« Avoir été obligée de passer du côté obscur m’empêche à jamais de pouvoir retourner à l’innocence. »
Neige Sinno raconte l’inceste à travers sa propre expérience en y mêlant recherches et études sur ses mécanismes. Elle parvient à raconter l’indicible d’une manière détournée et tout à fait inattendue.
En effet, ce roman commence par le portrait du bourreau de l’auteur : son beau-père. Elle tente de se mettre à sa place en adoptant un point de vue extérieur. S’il est « facile » de s’imaginer en victime, il l’est d’autant moins d’être à la place d’un bourreau, qui plus est d’un violeur.

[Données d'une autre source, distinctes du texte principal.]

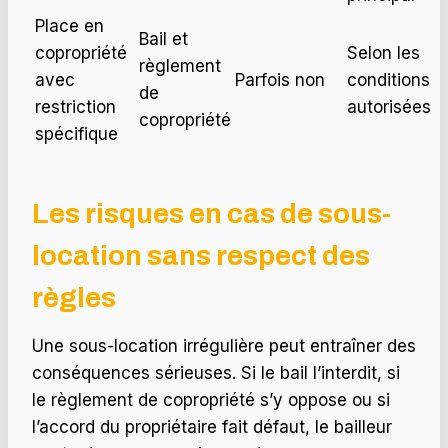
Place en
Bail et
copropriété
Selon les
règlement
avec
Parfois non
conditions
de
restriction
autorisées
copropriété
spécifique
Les risques en cas de sous-
location sans respect des
règles
Une sous-location irrégulière peut entraîner des
conséquences sérieuses. Si le bail l’interdit, si
le règlement de copropriété s’y oppose ou si
l’accord du propriétaire fait défaut, le bailleur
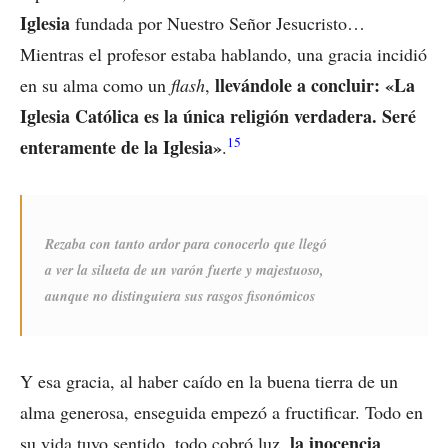
Iglesia
fundada por Nuestro Señor Jesucristo…
Mientras el profesor estaba hablando, una gracia incidió
llevándole a concluir: «La
en su alma como un
flash
,
Iglesia Católica es la única religión verdadera. Seré
15
enteramente de la Iglesia»
.
Rezaba con tanto ardor para conocerlo que llegó
a ver la silueta de un varón fuerte y majestuoso,
aunque no distinguiera sus rasgos fisonómicos
Y esa gracia, al haber caído en la buena tierra de un
alma generosa, enseguida empezó a fructificar. Todo en
la inocencia
su vida tuvo sentido, todo cobró luz,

De manière générale, elle essaie de rentrer dans la tête des bourreaux pour mieux les comprendre. Elle ponctue son récit-témoignage d’apartés- aspect psychologique de ce profil, consentement, zones grises, articles la concernant, vaste littérature sur le sujet, à l’instar de Lolita – créant un livre défiant tous les genres et regroupant diverses analyses sur ce sujet tabou. En même temps qu’elle écrit, elle s’interroge beaucoup sur la raison pour laquelle elle écrit sur l’inceste.

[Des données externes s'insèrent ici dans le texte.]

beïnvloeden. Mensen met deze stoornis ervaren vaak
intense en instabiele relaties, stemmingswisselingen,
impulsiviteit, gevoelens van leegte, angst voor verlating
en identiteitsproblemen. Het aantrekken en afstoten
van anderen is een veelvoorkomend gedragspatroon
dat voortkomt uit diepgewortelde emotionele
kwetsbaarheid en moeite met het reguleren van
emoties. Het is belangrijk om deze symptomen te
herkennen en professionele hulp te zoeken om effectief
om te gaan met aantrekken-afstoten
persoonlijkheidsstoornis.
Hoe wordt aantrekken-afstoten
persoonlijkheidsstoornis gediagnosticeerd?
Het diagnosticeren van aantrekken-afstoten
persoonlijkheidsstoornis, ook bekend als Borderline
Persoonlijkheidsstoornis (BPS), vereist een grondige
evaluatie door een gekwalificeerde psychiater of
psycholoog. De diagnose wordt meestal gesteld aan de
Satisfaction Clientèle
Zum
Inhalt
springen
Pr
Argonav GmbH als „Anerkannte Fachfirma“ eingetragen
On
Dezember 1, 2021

« Qu’est-ce qui nous sauve ? Est-ce que la littérature peut nous sauver ? L’écriture comme thérapie, c’est une vision que j’ai toujours trouvée douteuse. Comme si raconter, se raconter, partager sa souffrance était le chemin vers la rédemption. »
J’ai lu ce livre au départ avec beaucoup d’appréhension, eu égard au sujet. Toutefois, ce récit autobiographique doublé d’un essai est tout à fait percutant et d’une grande sensibilité. Un livre incontournable et remarquable.